* [TASK DETAILS]: I would like the lines below, from the one with "middle dip: (1669, 1302)" through the one with "thumb tip: (1231, 532)", copied exactly and without any pictures.

* [THE DATA]:

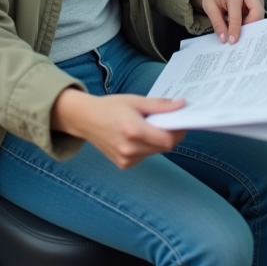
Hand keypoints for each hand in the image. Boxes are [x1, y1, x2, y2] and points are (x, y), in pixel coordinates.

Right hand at [51, 88, 185, 168]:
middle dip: (170, 134)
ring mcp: (126, 159)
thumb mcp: (136, 101)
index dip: (178, 132)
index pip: (167, 140)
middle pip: (164, 147)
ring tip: (148, 127)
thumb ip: (159, 105)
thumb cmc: (110, 107)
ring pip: (156, 152)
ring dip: (158, 141)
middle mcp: (130, 149)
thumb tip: (181, 105)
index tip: (180, 121)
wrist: (85, 119)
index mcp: (133, 131)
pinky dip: (148, 147)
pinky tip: (137, 136)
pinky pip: (145, 156)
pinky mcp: (124, 165)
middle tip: (166, 120)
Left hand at [192, 0, 265, 44]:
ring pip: (259, 14)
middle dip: (250, 26)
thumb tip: (225, 39)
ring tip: (239, 27)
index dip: (235, 31)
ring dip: (251, 23)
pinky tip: (242, 22)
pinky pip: (259, 13)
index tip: (232, 41)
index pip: (237, 17)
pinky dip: (252, 20)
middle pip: (257, 14)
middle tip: (240, 35)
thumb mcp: (209, 8)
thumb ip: (217, 23)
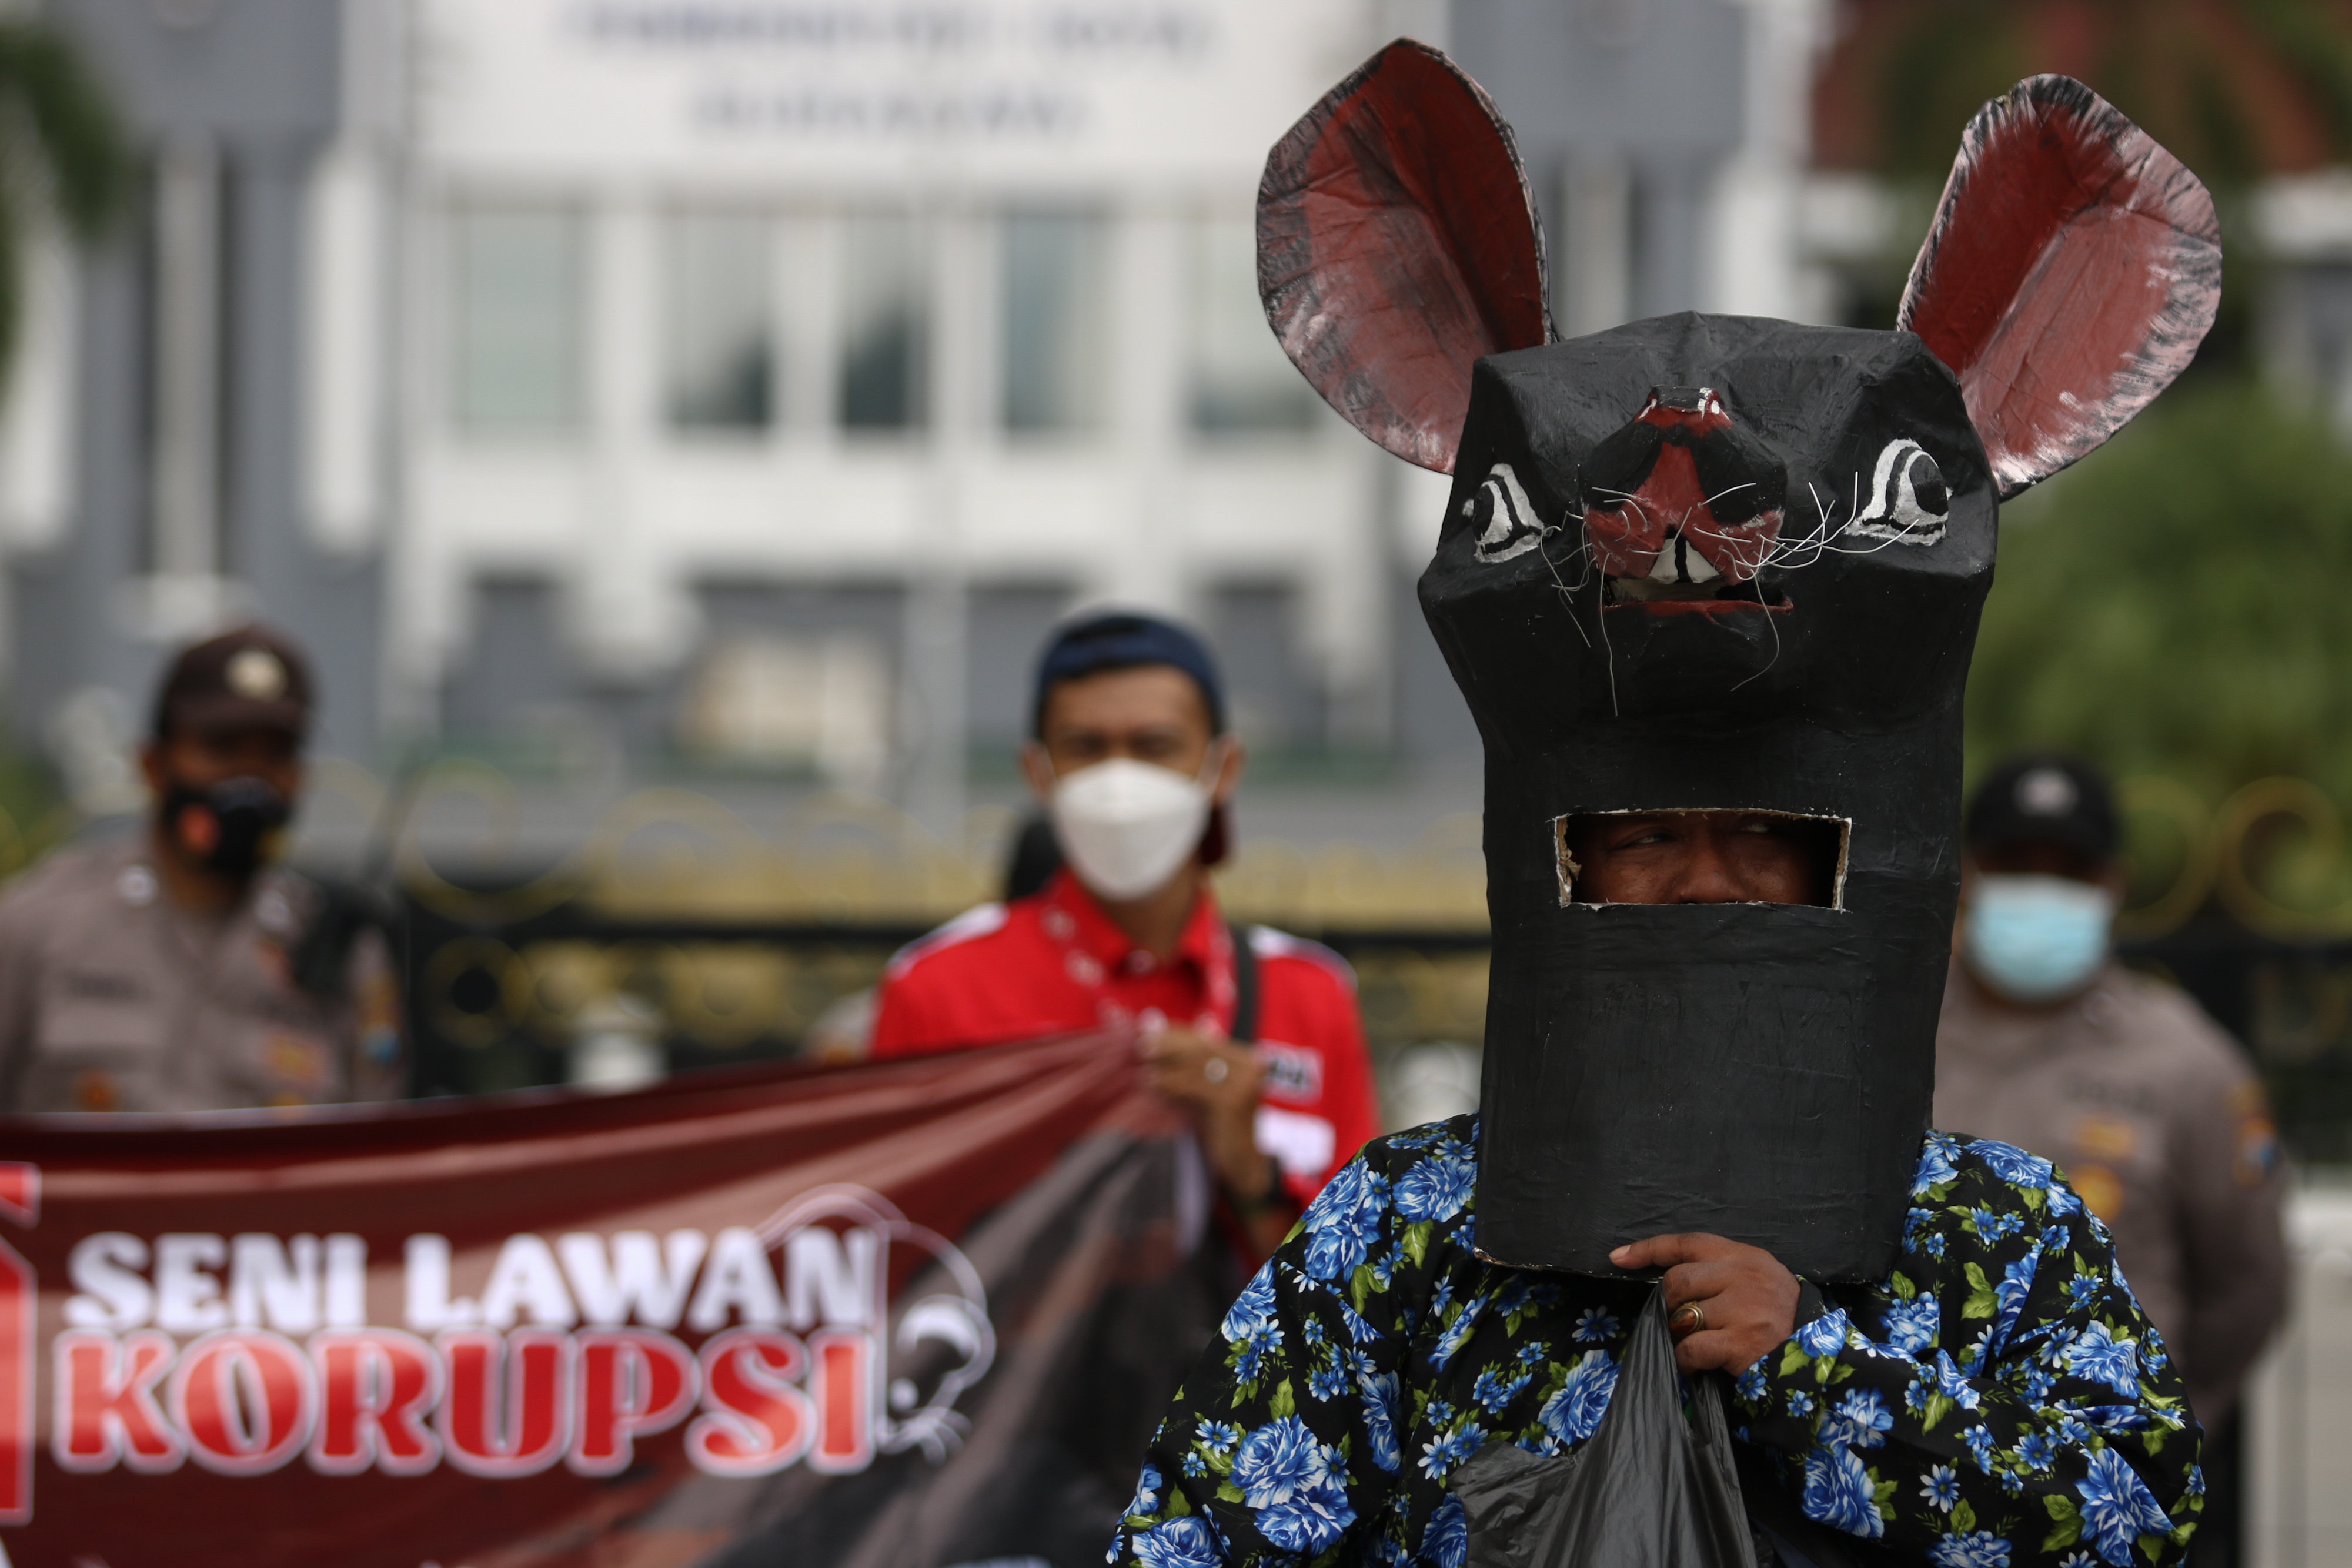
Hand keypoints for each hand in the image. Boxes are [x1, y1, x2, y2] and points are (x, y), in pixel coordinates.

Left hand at [1140, 1028, 1268, 1196]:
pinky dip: (1170, 1082)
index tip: (1146, 1030)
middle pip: (1201, 1047)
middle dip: (1169, 1044)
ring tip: (1141, 1061)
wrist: (1241, 1164)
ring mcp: (1246, 1082)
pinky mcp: (1234, 1101)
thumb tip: (1153, 1026)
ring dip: (1166, 1062)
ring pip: (1197, 1064)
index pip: (1204, 1038)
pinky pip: (1195, 1085)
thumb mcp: (1203, 1090)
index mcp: (1246, 1058)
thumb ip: (1187, 1065)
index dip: (1175, 1033)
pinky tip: (1150, 1082)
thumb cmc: (1217, 1126)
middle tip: (1140, 1043)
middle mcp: (1251, 1065)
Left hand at [1610, 1232, 1799, 1375]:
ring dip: (1679, 1333)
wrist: (1816, 1354)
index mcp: (1745, 1257)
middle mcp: (1744, 1277)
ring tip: (1693, 1341)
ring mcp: (1743, 1309)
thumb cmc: (1779, 1317)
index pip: (1688, 1243)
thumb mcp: (1757, 1279)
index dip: (1649, 1248)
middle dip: (1669, 1302)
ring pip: (1683, 1315)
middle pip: (1678, 1279)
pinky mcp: (1741, 1342)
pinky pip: (1692, 1348)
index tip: (1619, 1257)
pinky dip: (1684, 1359)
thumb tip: (1669, 1280)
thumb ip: (1720, 1272)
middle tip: (1679, 1319)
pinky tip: (1692, 1364)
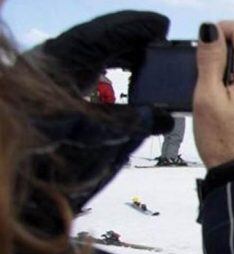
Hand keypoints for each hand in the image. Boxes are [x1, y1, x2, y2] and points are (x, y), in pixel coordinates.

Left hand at [19, 12, 173, 220]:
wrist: (16, 191)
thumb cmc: (49, 166)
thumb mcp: (98, 143)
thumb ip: (131, 124)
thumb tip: (161, 115)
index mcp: (59, 67)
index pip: (102, 35)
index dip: (134, 27)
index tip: (160, 26)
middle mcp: (49, 68)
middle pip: (94, 43)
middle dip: (129, 43)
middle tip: (160, 46)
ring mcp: (45, 83)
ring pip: (86, 58)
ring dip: (117, 59)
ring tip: (147, 65)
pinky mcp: (44, 99)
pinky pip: (80, 77)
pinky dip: (105, 75)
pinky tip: (121, 86)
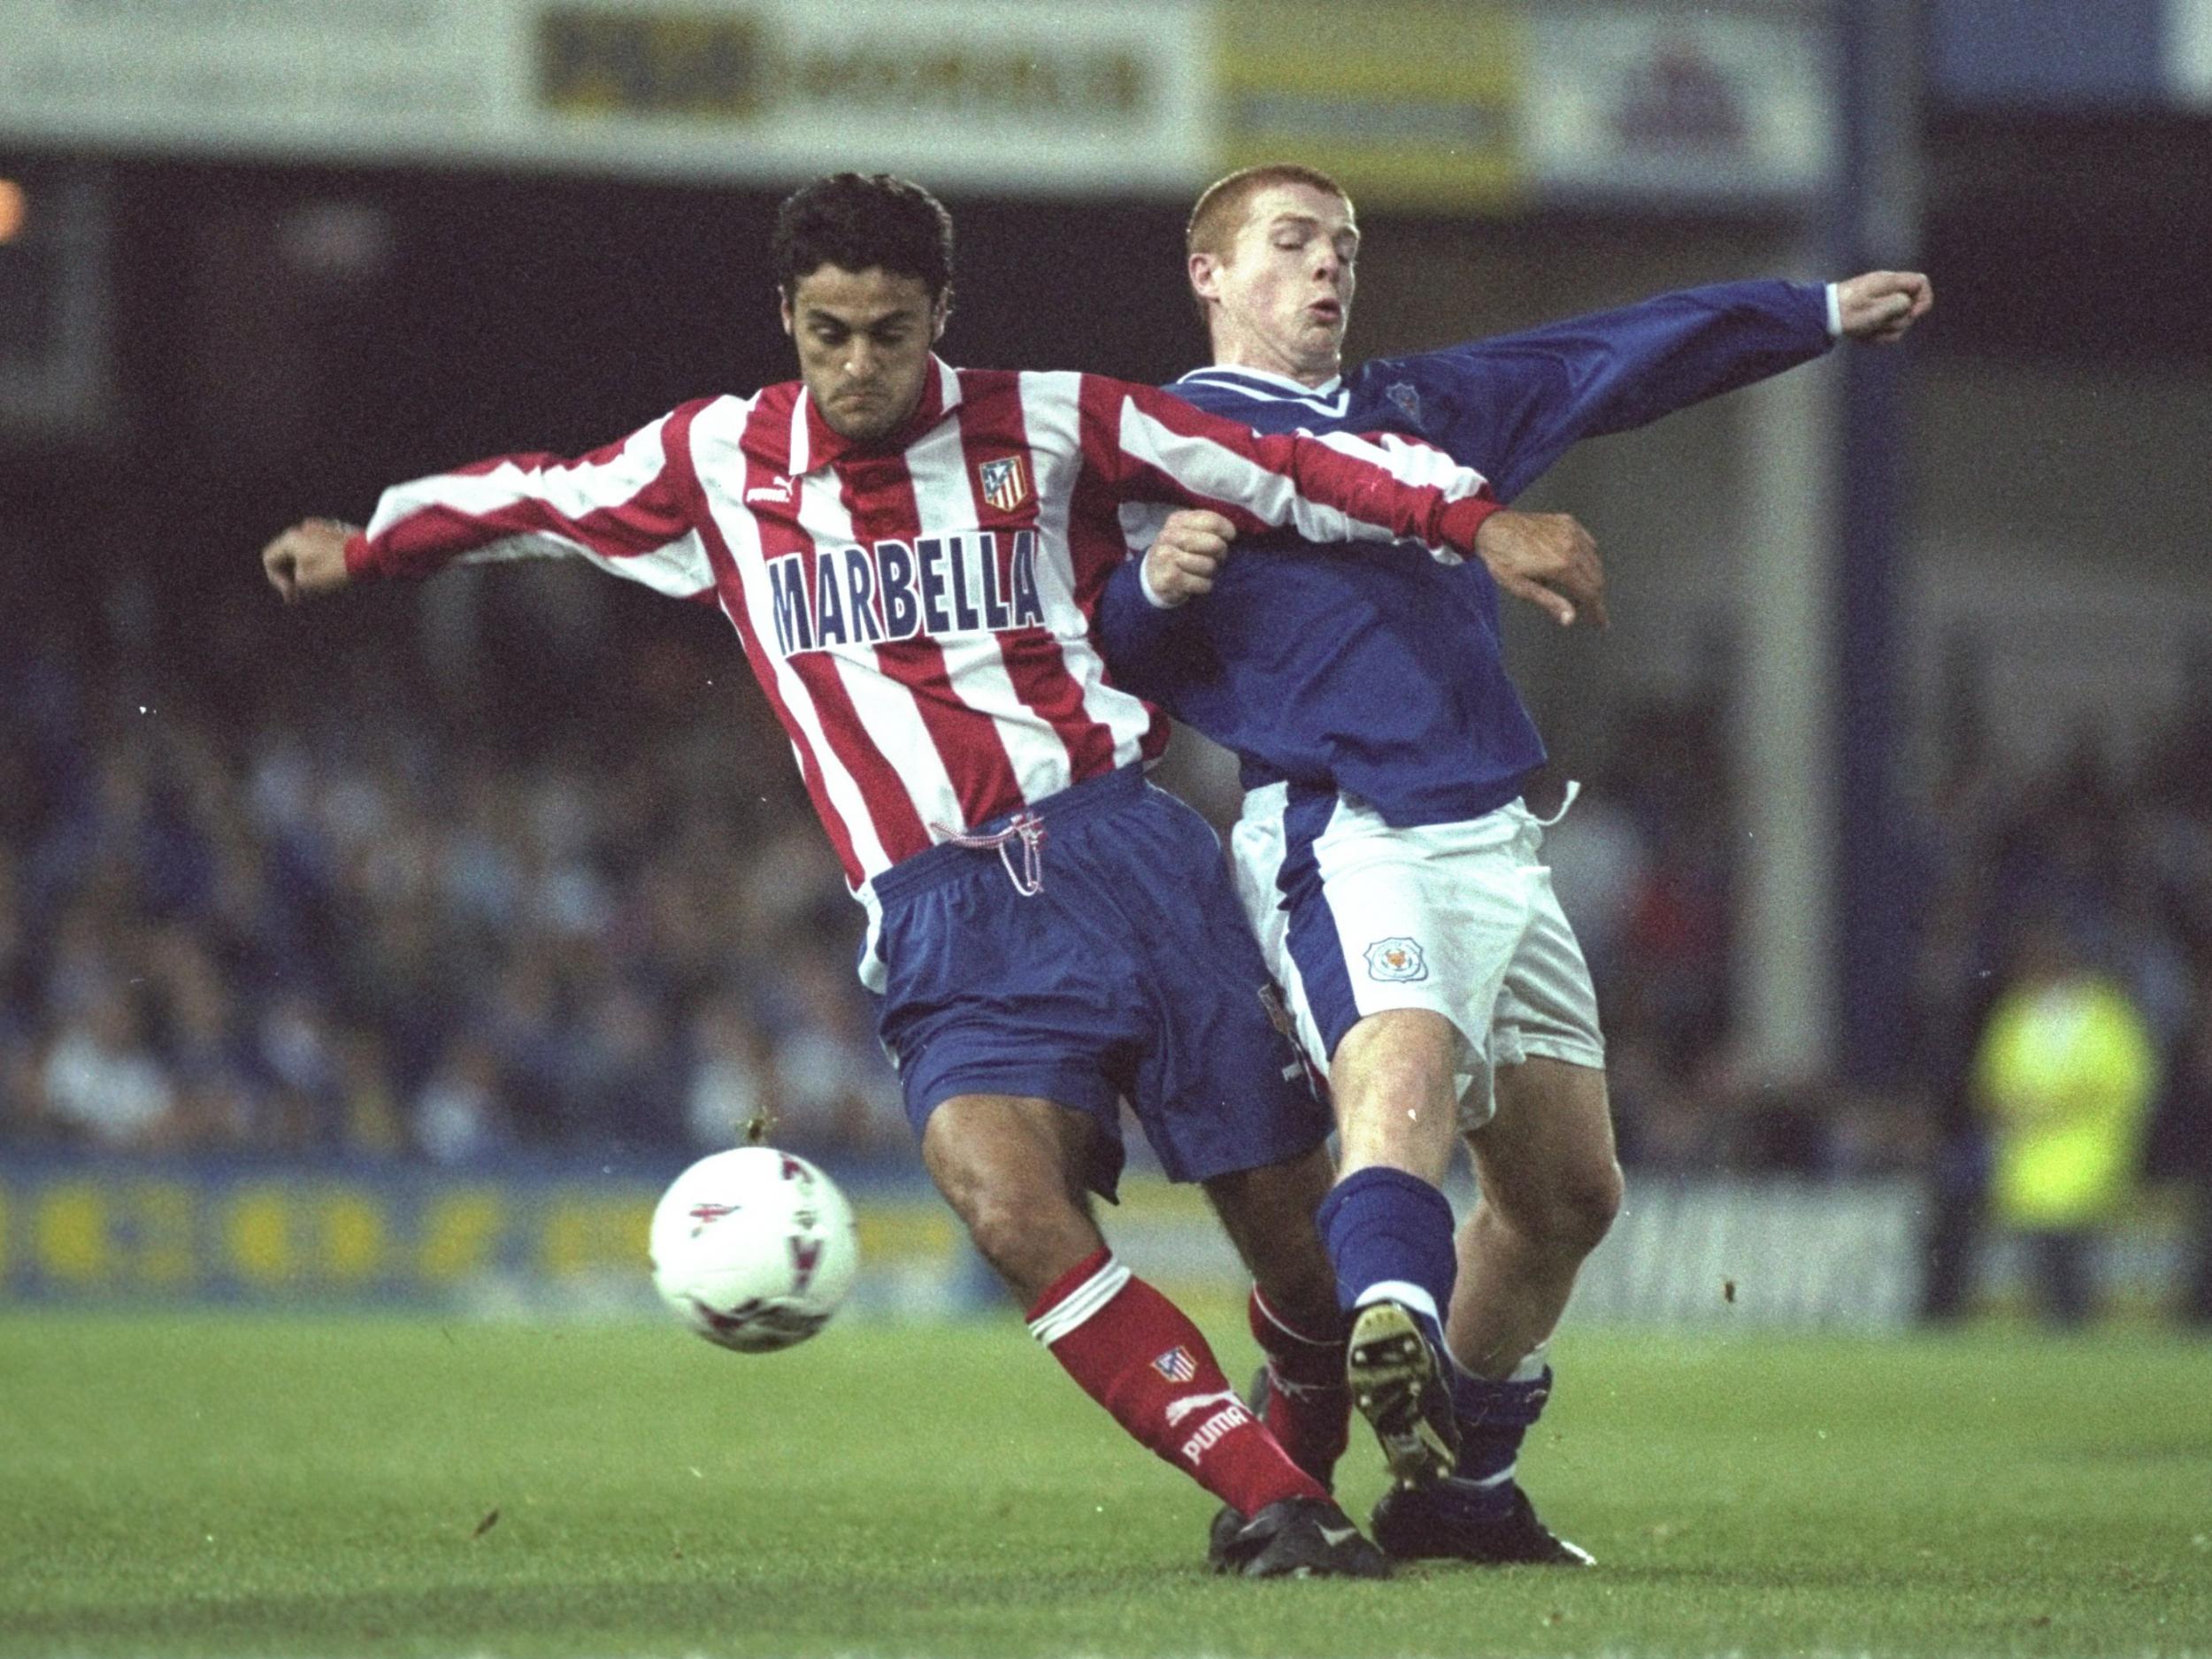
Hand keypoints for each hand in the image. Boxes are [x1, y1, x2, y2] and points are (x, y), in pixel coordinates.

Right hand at [262, 518, 357, 602]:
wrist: (369, 554)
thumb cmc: (336, 568)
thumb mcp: (307, 582)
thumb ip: (292, 584)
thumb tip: (294, 585)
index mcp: (291, 539)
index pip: (269, 558)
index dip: (275, 579)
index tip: (291, 592)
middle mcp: (302, 529)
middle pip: (286, 555)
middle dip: (290, 576)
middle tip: (300, 595)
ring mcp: (320, 528)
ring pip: (303, 552)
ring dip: (304, 570)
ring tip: (316, 587)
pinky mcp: (336, 532)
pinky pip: (319, 548)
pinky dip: (318, 562)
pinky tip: (329, 576)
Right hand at [1142, 509, 1234, 606]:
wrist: (1152, 576)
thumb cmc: (1178, 551)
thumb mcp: (1188, 531)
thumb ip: (1207, 526)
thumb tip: (1231, 532)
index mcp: (1177, 520)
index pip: (1211, 521)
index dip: (1227, 530)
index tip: (1229, 537)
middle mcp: (1169, 536)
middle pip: (1214, 543)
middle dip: (1221, 553)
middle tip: (1216, 558)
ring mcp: (1167, 557)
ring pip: (1209, 565)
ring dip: (1210, 572)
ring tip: (1201, 571)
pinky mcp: (1169, 578)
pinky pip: (1202, 583)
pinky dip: (1205, 586)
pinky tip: (1196, 583)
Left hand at [1473, 509, 1604, 628]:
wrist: (1492, 527)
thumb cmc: (1502, 559)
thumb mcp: (1521, 588)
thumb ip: (1549, 603)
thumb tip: (1570, 619)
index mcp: (1562, 565)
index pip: (1590, 593)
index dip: (1598, 611)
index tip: (1601, 623)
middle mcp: (1572, 546)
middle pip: (1596, 578)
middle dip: (1595, 598)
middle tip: (1590, 613)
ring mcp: (1571, 532)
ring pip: (1595, 561)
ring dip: (1592, 579)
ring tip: (1578, 593)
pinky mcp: (1568, 523)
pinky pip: (1588, 544)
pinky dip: (1588, 559)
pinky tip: (1578, 568)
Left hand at [1835, 271, 1931, 343]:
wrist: (1822, 317)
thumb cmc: (1847, 312)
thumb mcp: (1875, 309)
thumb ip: (1898, 304)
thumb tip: (1908, 304)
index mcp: (1889, 281)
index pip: (1921, 282)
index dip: (1923, 299)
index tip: (1913, 314)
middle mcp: (1888, 290)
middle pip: (1911, 306)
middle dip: (1900, 320)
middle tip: (1880, 325)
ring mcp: (1881, 302)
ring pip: (1899, 320)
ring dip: (1886, 330)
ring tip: (1867, 331)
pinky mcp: (1875, 314)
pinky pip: (1887, 328)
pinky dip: (1877, 335)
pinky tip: (1862, 335)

* [EXPECTED OUTPUT]:
middle dip: (1669, 1302)
ring pip: (1683, 1315)
middle pip: (1678, 1279)
pinky mcp: (1741, 1342)
pinky pip: (1692, 1348)
index tip: (1619, 1257)
pinky dip: (1684, 1359)
thumb tip: (1669, 1280)
thumb ip: (1720, 1272)
middle tip: (1679, 1319)
pinky tip: (1692, 1364)
Hand keypoints for each hand in the image. Boxes are [x1, y1, x2, y2] and points are (x, y), in pixel coordinates.

Left hand at [19, 12, 173, 220]:
wrist: (16, 191)
thumb cmc: (49, 166)
thumb mcp: (98, 143)
thumb ip: (131, 124)
thumb tip: (161, 115)
index mcp: (59, 67)
index pip: (102, 35)
index dip: (134, 27)
index tip: (160, 26)
middle mcp: (49, 68)
middle pip: (94, 43)
middle dip: (129, 43)
middle tip: (160, 46)
ring mcp: (45, 83)
ring pip: (86, 58)
ring dip: (117, 59)
ring tip: (147, 65)
pinky mcp: (44, 99)
pinky pip: (80, 77)
pinky dip: (105, 75)
pinky tip: (121, 86)
Hand keypoints for each hand in the image. Boxes are [x1, y1, x2, y2] and points are (x, y), in pixel coordinates.

Right hand at [262, 518, 357, 602]:
wrist: (369, 554)
thumb cmc: (336, 568)
thumb mcp: (307, 582)
thumb ip: (292, 584)
thumb tip: (294, 585)
index mcp: (291, 539)
index pip: (269, 558)
index dip: (275, 579)
index tip: (291, 592)
middle mcp: (302, 529)
middle pip: (286, 555)
middle dip: (290, 576)
middle tip: (300, 595)
ring mcp: (320, 528)
ring pip: (303, 552)
ring dip: (304, 570)
ring tip: (316, 587)
pinky mcp: (336, 532)
pinky pip: (319, 548)
pinky dip: (318, 562)
pinky tip: (329, 576)
Right hand at [1142, 509, 1234, 606]:
wrist: (1152, 576)
thumb cmc: (1178, 551)
thumb mcp: (1188, 531)
thumb ip: (1207, 526)
thumb tip: (1231, 532)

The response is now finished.